Mr. Speaker, I suppose we agree that the bill is flawed, but I want to correct a few things.
There were at least two opposition amendments accepted. I still cannot vote for Bill C-69, but I want to make sure that people know that, on the recommendation of Professor Martin Olszynski, who was referenced in my friend's speech, we amended proposed subsection 6(3) to say, “The Government...must, in the administration of this Act, exercise their powers in a manner that adheres to the principles of scientific integrity, honesty, objectivity, thoroughness and accuracy.”

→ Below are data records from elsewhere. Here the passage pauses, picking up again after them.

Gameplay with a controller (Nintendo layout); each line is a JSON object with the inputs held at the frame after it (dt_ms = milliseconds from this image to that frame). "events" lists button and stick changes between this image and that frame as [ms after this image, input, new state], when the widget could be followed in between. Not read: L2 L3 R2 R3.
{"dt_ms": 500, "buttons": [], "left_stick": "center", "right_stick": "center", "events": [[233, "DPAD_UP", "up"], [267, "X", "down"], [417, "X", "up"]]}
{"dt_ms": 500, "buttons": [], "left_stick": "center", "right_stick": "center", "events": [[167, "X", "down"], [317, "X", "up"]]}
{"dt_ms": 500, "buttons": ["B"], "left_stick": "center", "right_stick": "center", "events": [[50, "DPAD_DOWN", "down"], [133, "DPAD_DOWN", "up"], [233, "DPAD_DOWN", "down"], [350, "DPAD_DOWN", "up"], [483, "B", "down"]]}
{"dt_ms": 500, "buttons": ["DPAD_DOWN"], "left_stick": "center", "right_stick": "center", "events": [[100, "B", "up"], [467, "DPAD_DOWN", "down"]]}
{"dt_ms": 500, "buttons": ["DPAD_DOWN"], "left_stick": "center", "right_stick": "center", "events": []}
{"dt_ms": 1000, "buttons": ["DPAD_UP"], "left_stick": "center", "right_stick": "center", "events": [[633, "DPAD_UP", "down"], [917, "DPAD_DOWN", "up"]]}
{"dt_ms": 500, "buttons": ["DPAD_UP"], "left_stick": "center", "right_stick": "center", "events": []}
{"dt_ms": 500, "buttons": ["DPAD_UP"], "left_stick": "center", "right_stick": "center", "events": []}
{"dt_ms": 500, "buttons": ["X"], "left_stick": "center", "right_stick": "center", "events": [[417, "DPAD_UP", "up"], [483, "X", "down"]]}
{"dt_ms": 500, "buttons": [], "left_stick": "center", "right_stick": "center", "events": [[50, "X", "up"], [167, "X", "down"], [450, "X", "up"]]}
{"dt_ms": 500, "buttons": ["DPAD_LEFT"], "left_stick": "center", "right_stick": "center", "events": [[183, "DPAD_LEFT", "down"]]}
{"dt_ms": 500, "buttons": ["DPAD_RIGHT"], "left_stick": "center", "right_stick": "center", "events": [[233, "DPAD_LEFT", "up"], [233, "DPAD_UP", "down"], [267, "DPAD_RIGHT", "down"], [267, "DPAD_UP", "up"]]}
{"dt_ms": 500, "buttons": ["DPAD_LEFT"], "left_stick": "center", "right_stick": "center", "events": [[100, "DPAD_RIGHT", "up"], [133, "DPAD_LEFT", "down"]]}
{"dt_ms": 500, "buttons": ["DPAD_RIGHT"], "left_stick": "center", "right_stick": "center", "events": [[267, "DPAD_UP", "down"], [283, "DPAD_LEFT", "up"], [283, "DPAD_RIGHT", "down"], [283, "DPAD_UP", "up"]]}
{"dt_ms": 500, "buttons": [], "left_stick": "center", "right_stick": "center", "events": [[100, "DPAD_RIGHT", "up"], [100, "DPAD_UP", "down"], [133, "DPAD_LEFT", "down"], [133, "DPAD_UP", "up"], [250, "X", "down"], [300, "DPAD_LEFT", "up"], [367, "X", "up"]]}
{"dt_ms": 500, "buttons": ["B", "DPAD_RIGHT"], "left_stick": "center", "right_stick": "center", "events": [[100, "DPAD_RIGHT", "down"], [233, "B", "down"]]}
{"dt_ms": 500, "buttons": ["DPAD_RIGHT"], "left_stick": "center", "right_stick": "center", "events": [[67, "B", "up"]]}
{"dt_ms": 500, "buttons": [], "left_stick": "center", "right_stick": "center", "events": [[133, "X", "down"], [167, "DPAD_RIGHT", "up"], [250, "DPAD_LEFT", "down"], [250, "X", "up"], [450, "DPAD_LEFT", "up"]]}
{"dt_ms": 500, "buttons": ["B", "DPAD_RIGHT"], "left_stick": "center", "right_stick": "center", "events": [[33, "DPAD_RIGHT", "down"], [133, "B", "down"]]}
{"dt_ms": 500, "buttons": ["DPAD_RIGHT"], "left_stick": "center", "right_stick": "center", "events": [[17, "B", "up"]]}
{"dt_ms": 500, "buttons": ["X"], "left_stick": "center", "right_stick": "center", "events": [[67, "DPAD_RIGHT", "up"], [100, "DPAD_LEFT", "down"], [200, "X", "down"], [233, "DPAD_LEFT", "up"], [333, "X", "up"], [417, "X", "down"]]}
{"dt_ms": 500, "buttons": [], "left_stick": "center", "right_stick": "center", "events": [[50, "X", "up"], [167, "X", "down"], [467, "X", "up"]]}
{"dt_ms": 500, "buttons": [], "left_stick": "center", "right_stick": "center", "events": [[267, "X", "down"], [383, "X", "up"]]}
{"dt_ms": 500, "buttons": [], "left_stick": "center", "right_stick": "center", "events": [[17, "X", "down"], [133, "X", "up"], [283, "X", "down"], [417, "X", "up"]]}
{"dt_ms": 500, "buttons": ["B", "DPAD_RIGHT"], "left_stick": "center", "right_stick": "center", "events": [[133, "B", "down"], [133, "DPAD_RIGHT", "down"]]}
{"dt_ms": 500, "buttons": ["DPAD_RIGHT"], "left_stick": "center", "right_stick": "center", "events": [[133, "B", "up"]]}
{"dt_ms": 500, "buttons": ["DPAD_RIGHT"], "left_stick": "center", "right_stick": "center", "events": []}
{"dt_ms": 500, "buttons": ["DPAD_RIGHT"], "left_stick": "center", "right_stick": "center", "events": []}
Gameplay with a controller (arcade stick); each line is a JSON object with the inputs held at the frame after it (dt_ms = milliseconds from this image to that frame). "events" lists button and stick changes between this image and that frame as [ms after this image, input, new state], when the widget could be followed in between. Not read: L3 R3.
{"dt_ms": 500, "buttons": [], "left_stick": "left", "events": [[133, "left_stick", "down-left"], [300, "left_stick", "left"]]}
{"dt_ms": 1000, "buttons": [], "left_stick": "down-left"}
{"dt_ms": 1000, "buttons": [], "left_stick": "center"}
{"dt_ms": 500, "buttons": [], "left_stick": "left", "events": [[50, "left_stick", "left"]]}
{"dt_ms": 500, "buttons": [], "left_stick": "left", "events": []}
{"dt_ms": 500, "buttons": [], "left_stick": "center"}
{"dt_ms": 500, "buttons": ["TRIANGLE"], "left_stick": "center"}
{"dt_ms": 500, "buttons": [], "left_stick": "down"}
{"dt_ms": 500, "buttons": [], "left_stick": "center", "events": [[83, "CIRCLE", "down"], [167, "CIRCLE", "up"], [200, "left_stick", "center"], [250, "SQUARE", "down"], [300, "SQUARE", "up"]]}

I would rather see more about science in the bill. I would rather see less ministerial discretion. However, this debate, repeatedly, for weeks now, has singled out large oil companies leaving Alberta, as if the only reason these large oil companies have left has something to do with pipelines. The reality is global.
Globally, to give some context, investment in fossil fuels is shrinking. Globally, investment in renewables is growing like Topsy. In fact, in 2017, solar investment alone eclipsed investment in coal, nuclear, and all the renewables. The price of solar has been plummeting. Globally, greenhouse gases fell last year in the U.S., Russia, Brazil, China, throughout the EU, and, of course, in the U.K. They dropped infinitesimally in Canada. It was a 1.4% drop.
We are part of a global transition right now, which is why large companies like Statoil, from Norway, Royal Dutch Shell, France's Total, and ConocoPhillips, when they left the oil sands, said that they were leaving because they did not want stranded assets. In the words of Mark Carney, current president of the Bank of England, they did not want “unburnable carbon”, because there are assets in oil and gas that will be left in the ground, which represent a financial liability.